(Stored records)
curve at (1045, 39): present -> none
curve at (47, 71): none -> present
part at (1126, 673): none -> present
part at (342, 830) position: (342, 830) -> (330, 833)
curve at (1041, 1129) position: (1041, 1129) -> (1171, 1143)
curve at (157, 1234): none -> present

TASK DIRECTIONS: Convert the lines in the data above into a JSON list of strings, one string per line, omitting blank lines.

SOLUTION BELOW:
[
  "curve at (1045, 39): present -> none",
  "curve at (47, 71): none -> present",
  "part at (1126, 673): none -> present",
  "part at (342, 830) position: (342, 830) -> (330, 833)",
  "curve at (1041, 1129) position: (1041, 1129) -> (1171, 1143)",
  "curve at (157, 1234): none -> present"
]